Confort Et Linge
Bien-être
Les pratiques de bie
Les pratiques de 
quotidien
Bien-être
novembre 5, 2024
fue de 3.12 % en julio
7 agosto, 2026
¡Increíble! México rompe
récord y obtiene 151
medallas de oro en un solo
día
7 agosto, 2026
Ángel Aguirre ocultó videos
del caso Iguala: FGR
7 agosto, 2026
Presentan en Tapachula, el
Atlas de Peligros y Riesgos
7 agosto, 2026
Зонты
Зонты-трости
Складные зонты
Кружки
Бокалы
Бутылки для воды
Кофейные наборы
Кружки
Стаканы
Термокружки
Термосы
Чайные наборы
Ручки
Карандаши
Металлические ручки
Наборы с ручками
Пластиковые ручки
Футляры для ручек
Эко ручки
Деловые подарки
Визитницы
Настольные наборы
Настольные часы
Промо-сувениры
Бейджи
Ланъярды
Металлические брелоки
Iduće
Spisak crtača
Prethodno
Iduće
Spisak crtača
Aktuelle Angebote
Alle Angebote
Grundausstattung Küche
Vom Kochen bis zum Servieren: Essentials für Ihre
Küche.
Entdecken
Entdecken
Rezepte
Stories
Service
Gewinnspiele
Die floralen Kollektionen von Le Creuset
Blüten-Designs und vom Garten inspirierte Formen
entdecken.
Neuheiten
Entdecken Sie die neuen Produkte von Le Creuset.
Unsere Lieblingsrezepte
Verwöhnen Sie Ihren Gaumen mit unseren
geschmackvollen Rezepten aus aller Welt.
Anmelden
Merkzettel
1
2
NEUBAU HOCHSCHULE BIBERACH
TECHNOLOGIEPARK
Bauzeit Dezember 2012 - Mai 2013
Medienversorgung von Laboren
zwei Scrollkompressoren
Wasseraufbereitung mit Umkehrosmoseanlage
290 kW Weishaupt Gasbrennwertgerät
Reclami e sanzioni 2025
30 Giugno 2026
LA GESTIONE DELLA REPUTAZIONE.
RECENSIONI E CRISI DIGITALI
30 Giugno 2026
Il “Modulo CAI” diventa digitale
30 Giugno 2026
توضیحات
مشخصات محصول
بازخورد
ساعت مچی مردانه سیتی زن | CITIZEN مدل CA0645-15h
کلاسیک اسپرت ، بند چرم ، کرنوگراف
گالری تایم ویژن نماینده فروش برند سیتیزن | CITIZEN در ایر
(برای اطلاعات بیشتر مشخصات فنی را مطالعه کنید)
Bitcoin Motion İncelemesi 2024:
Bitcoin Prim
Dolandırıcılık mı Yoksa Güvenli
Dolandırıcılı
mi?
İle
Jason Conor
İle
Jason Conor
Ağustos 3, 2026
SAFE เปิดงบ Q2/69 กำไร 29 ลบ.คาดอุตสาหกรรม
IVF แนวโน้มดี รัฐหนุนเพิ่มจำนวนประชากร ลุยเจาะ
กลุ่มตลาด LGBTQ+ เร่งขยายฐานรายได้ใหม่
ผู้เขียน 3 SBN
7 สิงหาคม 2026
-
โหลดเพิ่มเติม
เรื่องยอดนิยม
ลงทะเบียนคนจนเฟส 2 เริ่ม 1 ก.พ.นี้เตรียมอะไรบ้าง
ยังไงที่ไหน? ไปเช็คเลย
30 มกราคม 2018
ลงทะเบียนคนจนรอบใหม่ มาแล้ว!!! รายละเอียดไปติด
:::::
Each record is to be reproduced exactly as it appears.

| Reply |
Confort Et Linge
Bien-être
Les pratiques de bie
Les pratiques de 
quotidien
Bien-être
novembre 5, 2024
fue de 3.12 % en julio
7 agosto, 2026
¡Increíble! México rompe
récord y obtiene 151
medallas de oro en un solo
día
7 agosto, 2026
Ángel Aguirre ocultó videos
del caso Iguala: FGR
7 agosto, 2026
Presentan en Tapachula, el
Atlas de Peligros y Riesgos
7 agosto, 2026
Зонты
Зонты-трости
Складные зонты
Кружки
Бокалы
Бутылки для воды
Кофейные наборы
Кружки
Стаканы
Термокружки
Термосы
Чайные наборы
Ручки
Карандаши
Металлические ручки
Наборы с ручками
Пластиковые ручки
Футляры для ручек
Эко ручки
Деловые подарки
Визитницы
Настольные наборы
Настольные часы
Промо-сувениры
Бейджи
Ланъярды
Металлические брелоки
Iduće
Spisak crtača
Prethodno
Iduće
Spisak crtača
Aktuelle Angebote
Alle Angebote
Grundausstattung Küche
Vom Kochen bis zum Servieren: Essentials für Ihre
Küche.
Entdecken
Entdecken
Rezepte
Stories
Service
Gewinnspiele
Die floralen Kollektionen von Le Creuset
Blüten-Designs und vom Garten inspirierte Formen
entdecken.
Neuheiten
Entdecken Sie die neuen Produkte von Le Creuset.
Unsere Lieblingsrezepte
Verwöhnen Sie Ihren Gaumen mit unseren
geschmackvollen Rezepten aus aller Welt.
Anmelden
Merkzettel
1
2
NEUBAU HOCHSCHULE BIBERACH
TECHNOLOGIEPARK
Bauzeit Dezember 2012 - Mai 2013
Medienversorgung von Laboren
zwei Scrollkompressoren
Wasseraufbereitung mit Umkehrosmoseanlage
290 kW Weishaupt Gasbrennwertgerät
Reclami e sanzioni 2025
30 Giugno 2026
LA GESTIONE DELLA REPUTAZIONE.
RECENSIONI E CRISI DIGITALI
30 Giugno 2026
Il “Modulo CAI” diventa digitale
30 Giugno 2026
توضیحات
مشخصات محصول
بازخورد
ساعت مچی مردانه سیتی زن | CITIZEN مدل CA0645-15h
کلاسیک اسپرت ، بند چرم ، کرنوگراف
گالری تایم ویژن نماینده فروش برند سیتیزن | CITIZEN در ایر
(برای اطلاعات بیشتر مشخصات فنی را مطالعه کنید)
Bitcoin Motion İncelemesi 2024:
Bitcoin Prim
Dolandırıcılık mı Yoksa Güvenli
Dolandırıcılı
mi?
İle
Jason Conor
İle
Jason Conor
Ağustos 3, 2026
SAFE เปิดงบ Q2/69 กำไร 29 ลบ.คาดอุตสาหกรรม
IVF แนวโน้มดี รัฐหนุนเพิ่มจำนวนประชากร ลุยเจาะ
กลุ่มตลาด LGBTQ+ เร่งขยายฐานรายได้ใหม่
ผู้เขียน 3 SBN
7 สิงหาคม 2026
-
โหลดเพิ่มเติม
เรื่องยอดนิยม
ลงทะเบียนคนจนเฟส 2 เริ่ม 1 ก.พ.นี้เตรียมอะไรบ้าง
ยังไงที่ไหน? ไปเช็คเลย
30 มกราคม 2018
ลงทะเบียนคนจนรอบใหม่ มาแล้ว!!! รายละเอียดไปติด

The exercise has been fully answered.